Now, a new machine learning model that can classify types of lung cancer
Washington, Mar 4: Scientists say they have developed a novel machine learning model to classify different types of lung cancer, and found that it performed on par with three practicing pathologists. Machine learning is an application of artificial intelligence (AI) that provides systems the ability to automatically learn and improve from experience without being explicitly programmed.
Machine learning has improved dramatically in recent years and shown great promise in the field of medical image analysis, said researchers from Dartmouth–Hitchcock Medical Center (DHMC) in the US. They utilised machine learning capabilities to assist with the challenging task of grading tumour patterns and subtypes of lung adenocarcinoma, the most common form of the leading cause of cancer-related deaths worldwide.

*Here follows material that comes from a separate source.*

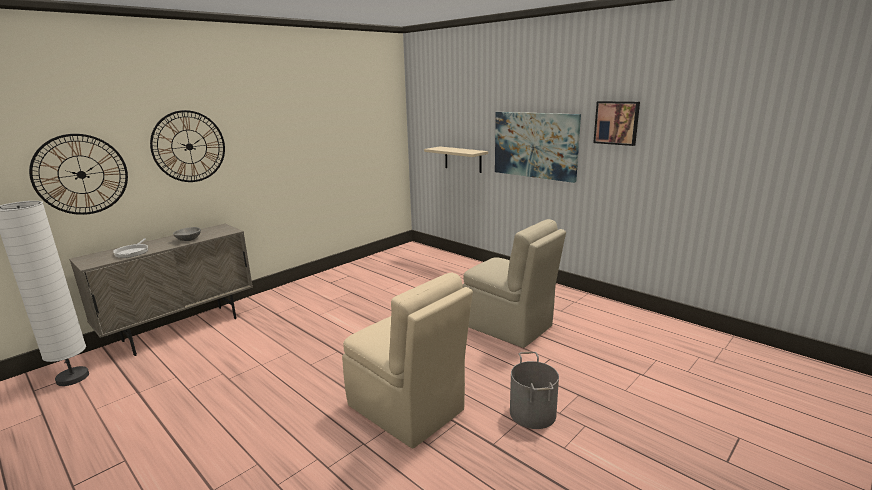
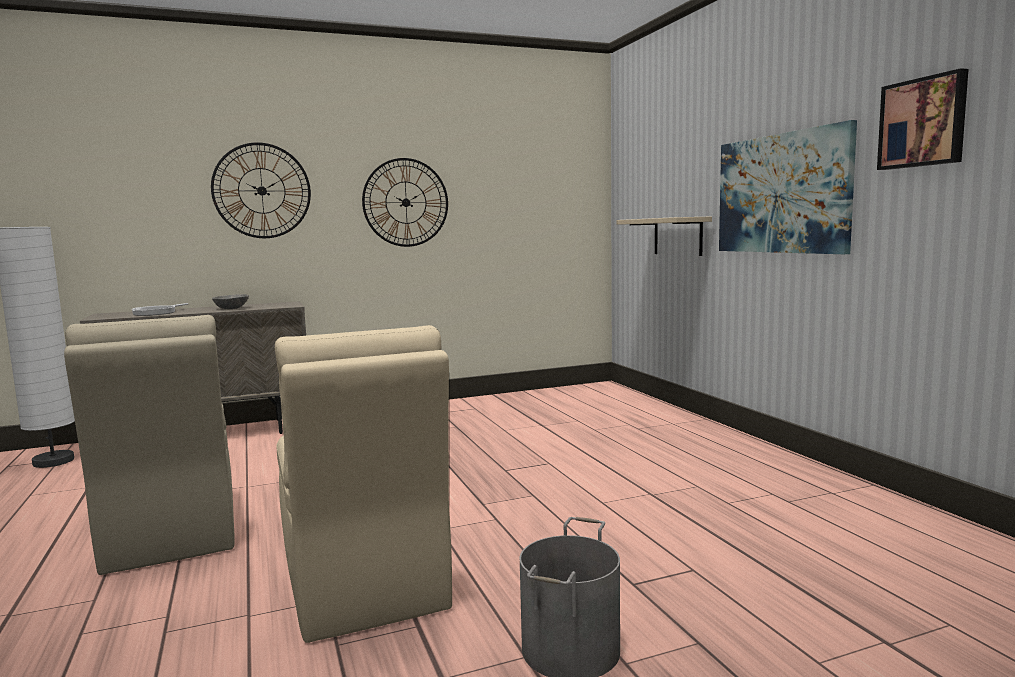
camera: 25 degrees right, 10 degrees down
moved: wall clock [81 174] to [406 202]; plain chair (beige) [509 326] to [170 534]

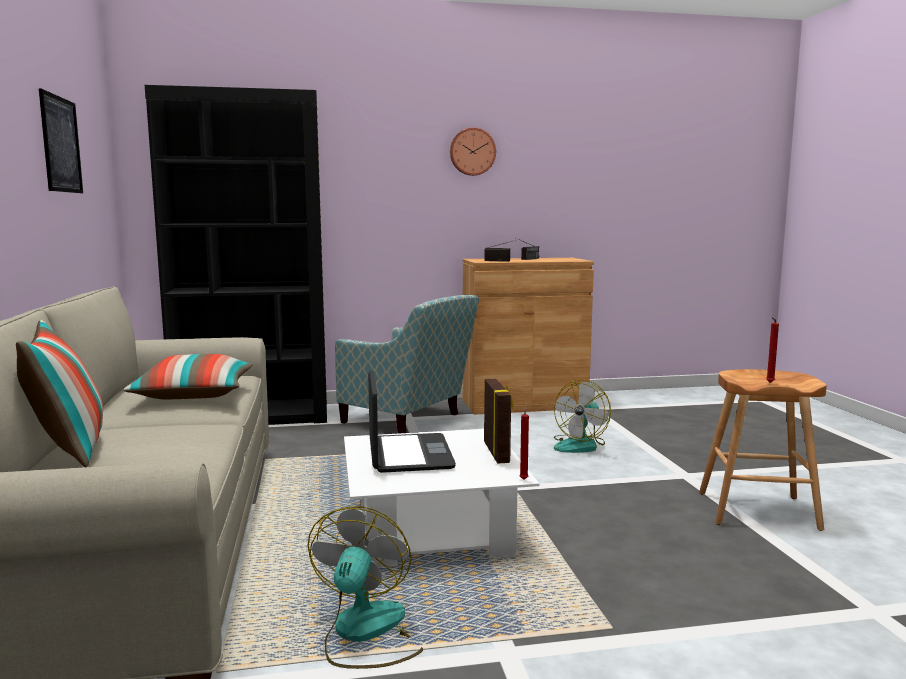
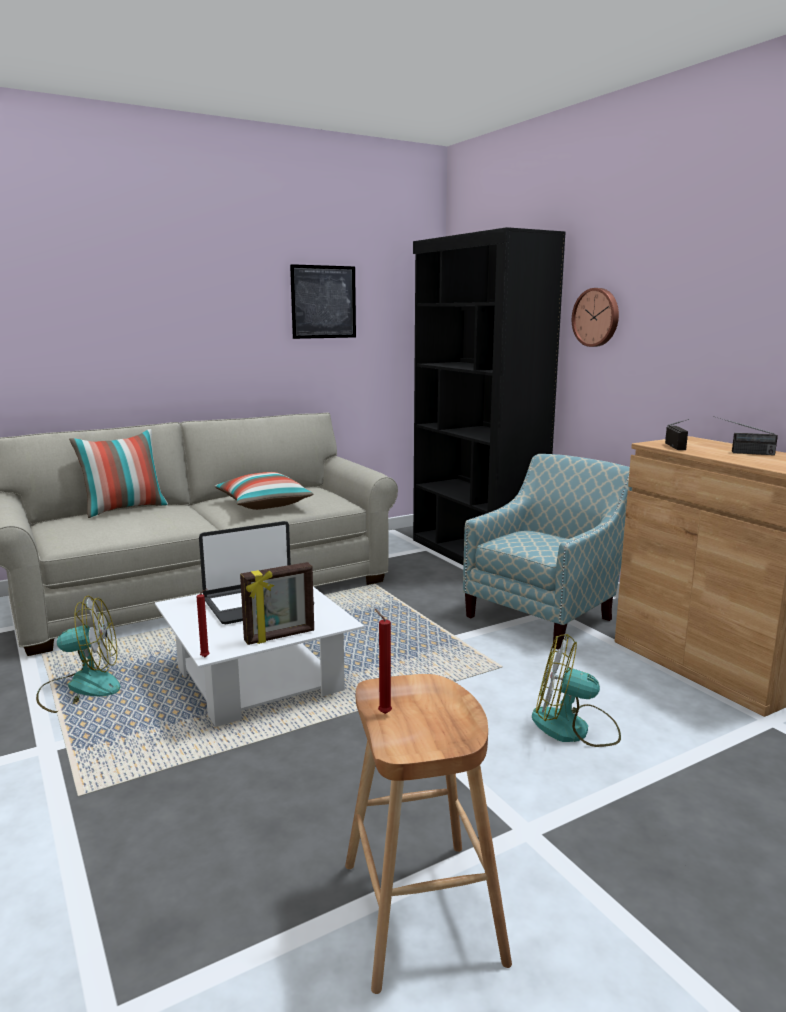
camera: 70 degrees right, 5 degrees up
moved: wall clock [472 152] to [597 317]
turned: easy chair [409 420] = [545 613] 150 degrees counterclockwise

Currently, lung adenocarcinoma, requires pathologist's visual examination of lobectomy slides to determine the tumour patterns and subtypes, according to the study published in the journal Scientific Reports.

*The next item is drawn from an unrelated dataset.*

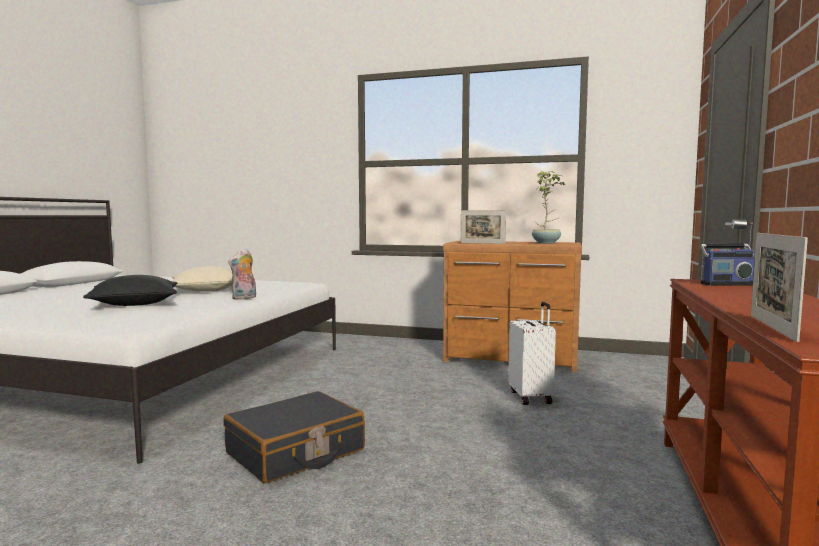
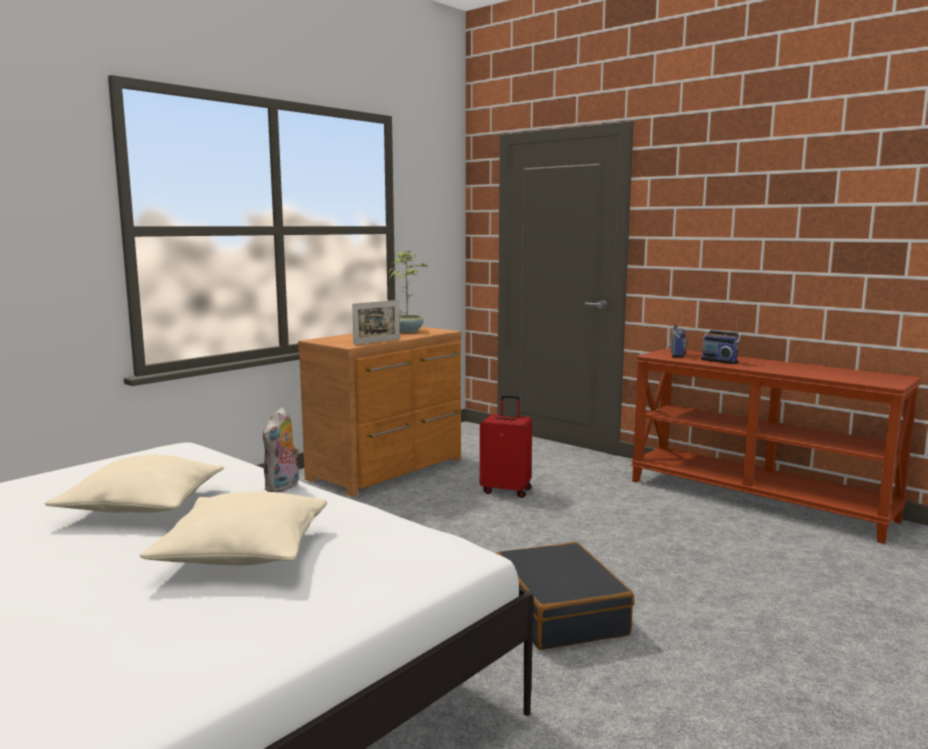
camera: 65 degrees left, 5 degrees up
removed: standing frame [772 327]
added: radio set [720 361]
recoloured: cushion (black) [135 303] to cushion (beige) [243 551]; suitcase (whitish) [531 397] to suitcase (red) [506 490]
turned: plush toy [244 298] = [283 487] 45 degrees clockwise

A lobectomy is a type of lung cancer surgery in which one lobe of a lung is removed. This classification has an important role in prognosis and determination of treatment for lung cancer, however is a difficult and subjective task.
"Our study demonstrates that machine learning can achieve high performance on a challenging image classification task and has the potential to be an asset to lung cancer management," said Saeed Hassanpour, who led the study.
"Clinical implementation of our system would be able to assist pathologists for accurate classification of lung cancer subtypes, which is critical for prognosis and treatment," he said in a statement.
Using recent advances in machine learning, the team developed a deep neural network to classify different types of lung adenocarcinoma on histopathology slides, and found that the model performed on par with three practicing pathologists. Recognising that the approach is potentially applicable to other histopathology image analysis tasks, the researchers made their code publicly available to promote new research and collaborations in this domain.
In addition to testing the deep learning model in a clinical setting to validate its ability to improve lung cancer classification, the team plans to apply the method to other challenging histopathology image analysis tasks in breast, esophageal, and colorectal cancer.
"If validated through clinical trials, our neural network model can potentially be implemented in clinical practice to assist pathologists," said Hassanpour.
"Our machine learning method is also fast and can process a slide in less than one minute, so it could help triage patients before examination by physicians and potentially greatly assist pathologists in the visual examination of slides," he said.